В государствах материнского права эта сторона материнского принципа обрела многостороннее выражение и даже юридически сформулированное признание. На ней покоится тот принцип всеобщей свободы и равенства, который мы нередко обнаруживаем в жизни гинекократических народов и который является ее главной чертой… Ею, наконец, обусловлено особое почитание чувства родственных уз и того сопереживания, которое, не зная преград, в равной мере охватывает всех представителей народа. Гинекократические государства особенно прославлялись за отсутствие внутренних раздоров и неприятие всякого разлада… Не менее характерно выделяется здесь и особая наказуемость телесных повреждений, наносимых не только согражданам, но и всякому представителю животного мира… Черты мягкой гуманности, зримо проступающие даже в выражениях лиц египетских статуй, пронизывают всю цивилизацию гинекократического мира и накладывают на нее отпечаток, в котором вновь проявляется все, что только есть благотворного в духе материнства» (Bachofen 1954, стр. 88–91).
Представление о человечестве, без сомнения, идеализирующее, вводит в заблуждение; ввиду очевидного различия общественного устройства оно не может иметь того же значения, каким наделялось в эпоху Просвещения.

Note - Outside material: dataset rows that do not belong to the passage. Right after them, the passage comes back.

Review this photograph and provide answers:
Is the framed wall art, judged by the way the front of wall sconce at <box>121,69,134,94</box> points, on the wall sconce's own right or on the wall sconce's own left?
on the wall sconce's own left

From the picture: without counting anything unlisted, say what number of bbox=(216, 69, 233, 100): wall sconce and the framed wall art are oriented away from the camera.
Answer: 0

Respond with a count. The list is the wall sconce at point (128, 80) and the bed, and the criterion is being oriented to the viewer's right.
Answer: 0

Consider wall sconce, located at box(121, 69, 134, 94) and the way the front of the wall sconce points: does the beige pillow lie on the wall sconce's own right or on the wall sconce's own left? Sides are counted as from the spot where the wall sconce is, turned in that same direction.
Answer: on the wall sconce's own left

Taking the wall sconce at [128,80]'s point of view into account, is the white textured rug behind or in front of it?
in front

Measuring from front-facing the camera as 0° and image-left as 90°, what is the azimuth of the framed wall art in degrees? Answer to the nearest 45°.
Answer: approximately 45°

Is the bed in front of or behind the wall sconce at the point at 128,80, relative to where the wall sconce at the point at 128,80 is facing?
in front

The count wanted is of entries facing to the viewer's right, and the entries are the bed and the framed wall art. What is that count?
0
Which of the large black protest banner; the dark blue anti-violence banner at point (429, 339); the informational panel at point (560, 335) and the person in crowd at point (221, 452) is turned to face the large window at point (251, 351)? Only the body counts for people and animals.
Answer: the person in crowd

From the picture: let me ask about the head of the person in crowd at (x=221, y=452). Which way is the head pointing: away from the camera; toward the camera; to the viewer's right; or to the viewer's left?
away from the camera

Этим и объясняется то зримое противоречие, которое наблюдается между этим описанием и господством принципа талиона в уголовном праве. Тот факт, что по отношению к преступлению и наказанию сохранялись натуралистические представления о возмездии, не исключает господства жизнеутверждающего духа вне области применения права.
Еще одна важная для восприятия труда Бахофена социалистами особенность – это существенная, по его мнению, для общества материнского права забота о земном, материальном счастье народа: «Исходящая из рождающего материнства и представленная в его физическом образе, гинекократия целиком подчинена материи и явлениям природной жизни, у которых заимствует законы своего внутреннего и внешнего бытия. Оттого она острее, чем позднейшие поколения, ощущает единство всего живого, гармонию универсума, которой она еще не переросла, глубже чувствует боль смертного жребия и ту непрочность теллурического бытия, которой женщина и особенно мать посвящает свой плач. С тем большей тоской ищет она высшего утешения и находит его в явлениях природной жизни, вновь связывая его с рождающим лоном, с зачинающей, оберегающей и питающей материнской любовью… Будучи всецело материальной, она отдает свои заботы и силы улучшению материального бытия…» (Bachofen 1954, стр. 105).

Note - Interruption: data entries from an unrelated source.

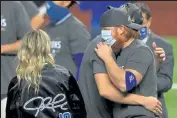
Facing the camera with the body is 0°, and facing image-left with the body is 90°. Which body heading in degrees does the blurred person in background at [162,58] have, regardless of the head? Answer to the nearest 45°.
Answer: approximately 45°

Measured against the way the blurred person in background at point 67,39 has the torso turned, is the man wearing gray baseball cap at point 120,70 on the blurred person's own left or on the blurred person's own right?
on the blurred person's own left

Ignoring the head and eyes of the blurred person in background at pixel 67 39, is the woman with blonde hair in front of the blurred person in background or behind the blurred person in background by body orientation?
in front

Даже если этот натуралистический материализм теоретически сильно отличается от материализма диалектического, он содержит, тем не менее, социальный гедонизм, что и объясняет его приемлемость для представителей исторического материализма. Анализируя культ Диониса, Бахофен дает поучительное (для наших целей) изложение важнейших принципов матриархального общества:
«На всех ступенях своего развития дионисийский культ сохраняет все тот же характер, с которым он впервые вступил в историю. Глубоко родственное женской натуре в силу своей чувственности и значения, придаваемого им заповеди половой любви, дионисийство прежде всего установило отношения с женским полом… Дионисийский культ… сорвал все оковы, упразднил все различия и, направив дух народов в первую очередь на материю и на украшение телесного бытия, снова вернул и саму жизнь к материальным законам… Вместо развитой иерархии свои права предъявляет закон демократии, неразличимой массы, равно как и те самые свобода и равенство, которые отличают естественную жизнь от гражданско-упорядоченной и относятся к телесно-материальной стороне человеческой природы. Древние как нельзя более ясно видят эту взаимосвязь и отмечают ее в своих весьма категоричных высказываниях, с помощью красноречивых исторических свидетельств изображая плотскую и политическую эмансипацию как всегда и закономерно связанных между собою сиамских близнецов. Дионисийская религия одновременно есть апофеоз афродического наслаждения и всеобщего братства, и потому так мила она низшим сословиям… Все эти явления происходят из одного и того же источника и являются лишь различными сторонами того, что уже древние именуют дионисийской эпохой. Будучи следствием женской по своему существу цивилизации, они… поощряют эмансипационные устремления… и тем самым утверждают новую, дионисийскую гинекократию, воплощенную не столько в юридических формах, сколько в безмолвной силе определяющего все бытие афродитизма» (Bachofen 1954, стр. 118–120).